Family members who lost loved ones to the opioid epidemic rallied at the U.S. Supreme Court

Family members who lost loved ones to the opioid epidemic rallied at the U.S. Supreme Court on December 4, 2023 to oppose a bankruptcy deal that would allow Purdue Pharma to avoid liability for the deaths of millions of people from opioid use disorder.

(Photo: @aneripattani/Twitter)

Families Rally for Opioid Accountability as Supreme Court Hears Purdue Case

"I don't want their money," one woman who lost a son to the opioid crisis said of the Sackler family. "I want them in prison."

At the U.S. Supreme Court on Monday, families whose loved ones are among the tens of thousands of Americans who have died of opioid use disorder each year over the past two decades rallied to push the nine justices to reject a proposed bankruptcy plan that would give the former owners of Purdue Pharma legal immunity—with many joining the U.S. Justice Department in arguing that the company should not be released from accountability for the opioid epidemic.

Purdue Pharma filed for bankruptcy in 2019, as the number of Americans killed by opioids hit 50,000 and the OxyContin manufacturer faced thousands of lawsuits alleging its aggressive marketing of the addictive painkiller had fueled the rising death toll.

The company agreed to settle the lawsuits for $10 billion, with the Sackler family—which oversaw Purdue when OxyContin was introduced and flooded communities across the U.S.—contributing $4 billion. In exchange, the Sacklers would be shielded from future lawsuits.

The bankruptcy plan—which now includes $6 billion from the Sacklers following a push from lawsuit plaintiffs—has been approved by state and local governments, tribes, and families and individuals who would be entitled to money.

But the U.S. Trustee Program, a watchdog at the Justice Department, has joined some families in arguing that the Sacklers should not be shielded from liability for the opioid crisis.

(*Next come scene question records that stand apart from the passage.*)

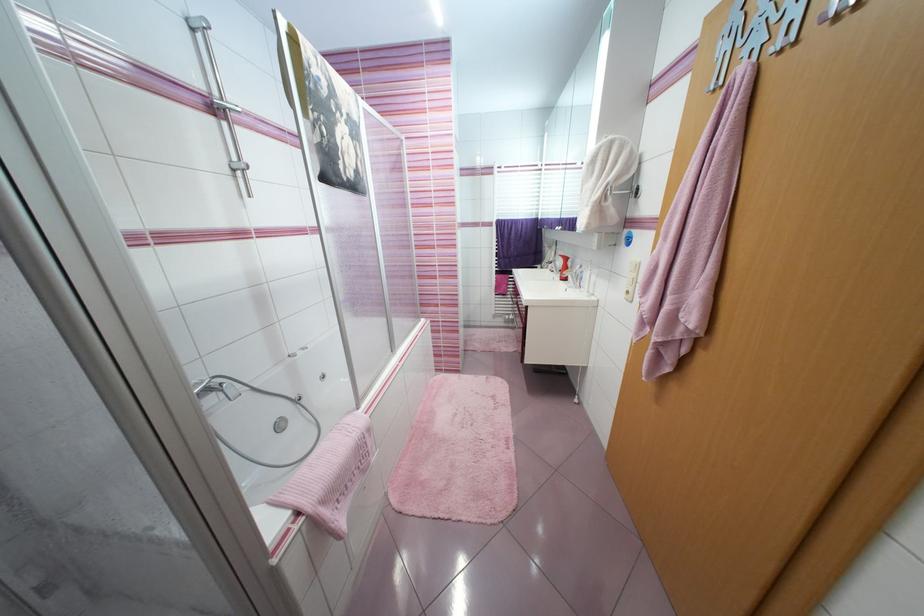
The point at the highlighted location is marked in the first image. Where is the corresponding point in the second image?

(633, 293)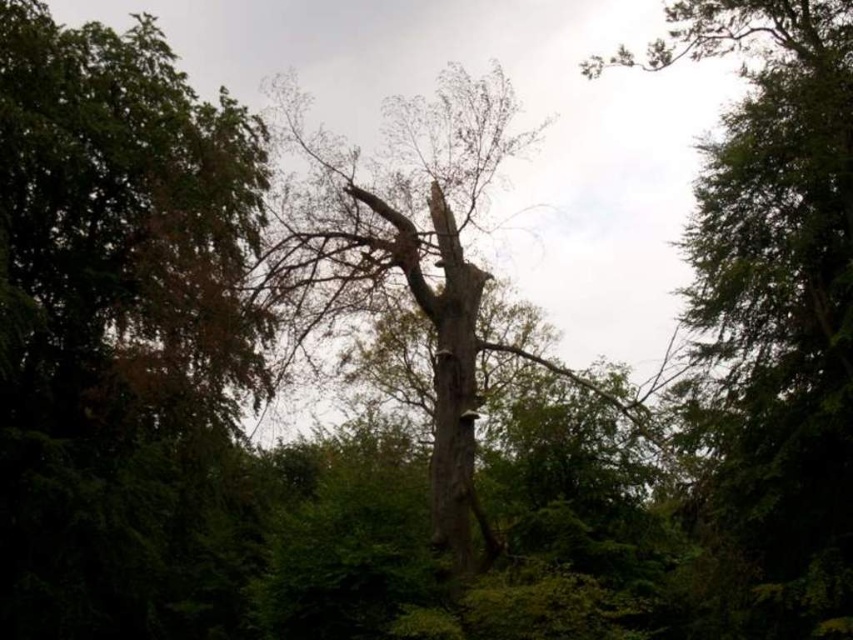
Question: Is green leafy tree at left bigger than grayish-brown bark tree trunk at center?

Choices:
 (A) yes
 (B) no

"No Sackler immunity at any $$," read one sign held by a woman outside the Supreme Court on Monday, while another said, "My dead son does not release Sacklers."

The issue at hand in the case, Harrington v. Purdue Pharma, is whether it is legal to give a third party—the Sackler family—legal immunity in a bankruptcy case even though they themselves have not declared bankruptcy, also known as nonconsensual third-party release.

A lawyer for groups and individuals told the court that families and governments are highly unlikely to get any more out of Purdue and the Sacklers than the money the company and family have offered as part of the deal.

The plan would include $161 million in a trust set aside for Native American tribes and $700 million to $750 million in a trust for families and individuals who were able to file claims, with payouts expected to range from about $3,500 to $48,000. Governments would use the money to set up addiction treatment centers and other programs to mitigate the opioid crisis.

"Forget a better deal—there is no other deal," lawyer Pratik Shah told the Supreme Court on Monday.

Curtis Gannon, representing the U.S. Trustee Program, noted that the Sackler family already showed that a "better deal" could be possible when it offered $6 billion for the plan instead of $4 billion. The Justice Department is advocating for a new settlement that would not include nonconsensual third-party releases, saying the current bankruptcy deal violates federal law.

"We do hope there is another deal at the end of this," said Gannon.

The justices appeared split on the case, in which a ruling is expected next summer. Justice Ketanji Brown Jackson noted that appeals courts do not allow bankruptcy plans that take away the rights of alleged victims to sue parties that have not declared bankruptcy.

Outside the court, Alexis Pleus, who lost her son to opioid use disorder, told Aneri Pattani of KFF Health News that many families, including hers, will not be entitled to money under the current deal because they are required to provide records such as the original opioid prescription.

Beth Macy, author of the book Dopesick, told CNN Monday morning that while some families "are divided" about whether the bankruptcy plan and payouts should move forward, as the U.S. Trustee Program "has pointed out, only 20% of the families who were eligible to vote on [the proposal], even voted."

"I don't want their money," Jen Trejo, whose son Christopher was prescribed OxyContin at age 15 and died of an overdose when he was 32, told Pattani. "I want them in prison."